#### Data supplied:
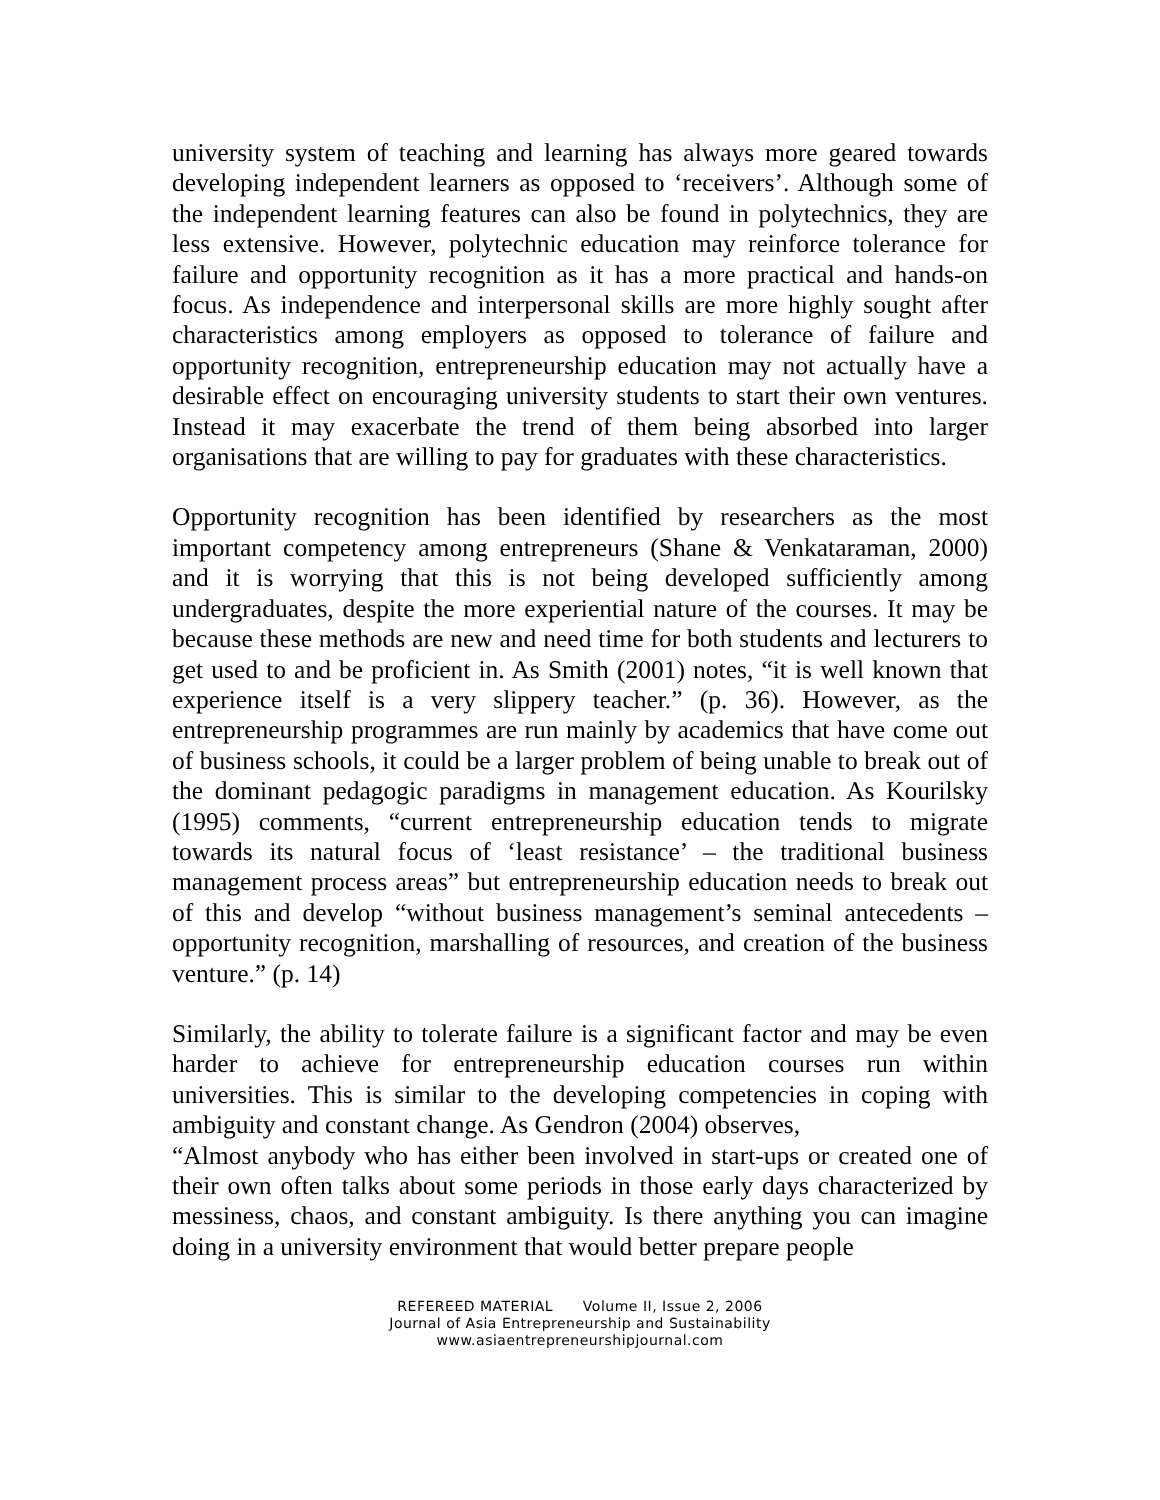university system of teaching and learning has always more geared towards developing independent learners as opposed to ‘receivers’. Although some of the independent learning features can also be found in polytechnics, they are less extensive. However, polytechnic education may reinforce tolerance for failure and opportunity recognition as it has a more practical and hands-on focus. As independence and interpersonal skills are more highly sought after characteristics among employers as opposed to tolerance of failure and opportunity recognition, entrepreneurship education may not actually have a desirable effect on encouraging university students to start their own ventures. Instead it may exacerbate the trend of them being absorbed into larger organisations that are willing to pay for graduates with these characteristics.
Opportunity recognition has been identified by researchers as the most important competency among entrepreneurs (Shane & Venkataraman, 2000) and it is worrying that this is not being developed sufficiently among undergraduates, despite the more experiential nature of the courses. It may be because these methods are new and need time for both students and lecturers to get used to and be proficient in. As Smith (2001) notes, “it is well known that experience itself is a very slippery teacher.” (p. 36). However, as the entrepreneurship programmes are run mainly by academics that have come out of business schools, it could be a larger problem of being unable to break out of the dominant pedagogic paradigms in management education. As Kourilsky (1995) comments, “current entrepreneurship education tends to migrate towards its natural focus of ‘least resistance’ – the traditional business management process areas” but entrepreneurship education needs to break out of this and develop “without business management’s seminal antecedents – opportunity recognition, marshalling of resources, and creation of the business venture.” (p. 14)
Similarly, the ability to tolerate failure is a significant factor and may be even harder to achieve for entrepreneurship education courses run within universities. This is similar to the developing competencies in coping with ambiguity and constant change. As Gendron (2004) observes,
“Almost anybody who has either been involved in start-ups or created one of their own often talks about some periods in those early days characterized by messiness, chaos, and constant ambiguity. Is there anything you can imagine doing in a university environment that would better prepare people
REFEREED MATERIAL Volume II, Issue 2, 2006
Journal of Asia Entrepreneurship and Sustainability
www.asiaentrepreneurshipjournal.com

#### What is being asked:
Each of the records above needs to be transcribed exactly, apart from its pictures.

#### Answer:
university system of teaching and learning has always more geared towards developing independent learners as opposed to ‘receivers’. Although some of the independent learning features can also be found in polytechnics, they are less extensive. However, polytechnic education may reinforce tolerance for failure and opportunity recognition as it has a more practical and hands-on focus. As independence and interpersonal skills are more highly sought after characteristics among employers as opposed to tolerance of failure and opportunity recognition, entrepreneurship education may not actually have a desirable effect on encouraging university students to start their own ventures. Instead it may exacerbate the trend of them being absorbed into larger organisations that are willing to pay for graduates with these characteristics.
Opportunity recognition has been identified by researchers as the most important competency among entrepreneurs (Shane & Venkataraman, 2000) and it is worrying that this is not being developed sufficiently among undergraduates, despite the more experiential nature of the courses. It may be because these methods are new and need time for both students and lecturers to get used to and be proficient in. As Smith (2001) notes, “it is well known that experience itself is a very slippery teacher.” (p. 36). However, as the entrepreneurship programmes are run mainly by academics that have come out of business schools, it could be a larger problem of being unable to break out of the dominant pedagogic paradigms in management education. As Kourilsky (1995) comments, “current entrepreneurship education tends to migrate towards its natural focus of ‘least resistance’ – the traditional business management process areas” but entrepreneurship education needs to break out of this and develop “without business management’s seminal antecedents – opportunity recognition, marshalling of resources, and creation of the business venture.” (p. 14)
Similarly, the ability to tolerate failure is a significant factor and may be even harder to achieve for entrepreneurship education courses run within universities. This is similar to the developing competencies in coping with ambiguity and constant change. As Gendron (2004) observes,
“Almost anybody who has either been involved in start-ups or created one of their own often talks about some periods in those early days characterized by messiness, chaos, and constant ambiguity. Is there anything you can imagine doing in a university environment that would better prepare people
REFEREED MATERIAL Volume II, Issue 2, 2006
Journal of Asia Entrepreneurship and Sustainability
www.asiaentrepreneurshipjournal.com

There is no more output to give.